# why dont i hear the words?



## Manok (Aug 29, 2011)

name a famous bands song and unless ive heard the song a billion times i couldnt tell you one part of it, unless its the same word over and over, ive always wondered is that a result of growing up om classical music? or am i just tuning out the lyrics for some unknown reason?


----------



## regressivetransphobe (May 16, 2011)

I've experienced this too, also mainly with radio music (rather than anything I like). I think a lot of pop artists just kinda lazily shape the lyrics to some vocal melody they came up with earlier; also, it doesn't help that the new stuff sounds unnaturally polished and protooled, robbing the vocals of the kind of natural textures your ears are attuned to when you listen to someone speak.


----------



## PetrB (Feb 28, 2012)

I grew up on classical, almost exclusively. For over for over fifty years now, I've been listening and playing. All that time, I have listened to a tiny bit of pop music (compared to classical, a fraction of a percent).

Whether it is pop, art song, opera, cantata or oratorio, the text has never been a primary or even secondary concern or interest to me. If the music has engaged me past that number of exposures, I then look into the text.

A friend of mine explained it well when the subject of opera came up at a social gathering. She said, "I don't care what the words are. If the music does not tell me enough of what the emotions are, the text won't help or fix that.." She then went on to say if the music did pull her in that direction, then she would look into what, specifically, was being sung.

That is exactly how I though of it, but had not articulated that, which is why I remember her saying it so many years ago.

For some, the notes Must Say Everything _first_. (I'd add, if they don't, you have a much lesser quality work on your hands / in your ears -- my opinion.)

I think this is just the way some take any and all kinds of musics, and there are others who are almost completely text-bound.

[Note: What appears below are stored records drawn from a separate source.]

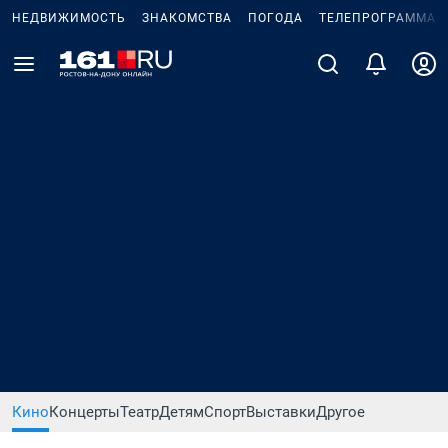
НЕДВИЖИМОСТЬ
ЗНАКОМСТВА
ПОГОДА
ТЕЛЕПРОГРАММА
Кино
Концерты
Театр
Детям
Спорт
Выставки
Другое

Scratch the average pop music consumer, and I doubt they listen to much of anything without a text or a previous contextual association (film scores - oh, this is the part where....!)

Often those who are most attracted to music with text are the sort of listener who would not be attracted to most of the pop music they listen to -- nor would they remember the tune -- if it were not for the lyric: the lyric is is what they primarily hear. If it were 'just music' first - it would be readily forgettable or not sought out in the first place.

If you listen to 'just notes,' you are more an 'abstract' listener than many. Most people who listen to classical, with so much of it 'absolute' - no story, no text, no associative title, even, are 'abstract' listeners -- so are those who listen to the only other form I call 'non-pop,' i.e. jazz. These listeners use the same way of hearing for music which requires 'tracking' the interactivity of notes for it to make sense (non-literal) on its own. Absolute music is a nonverbal art, after all.


----------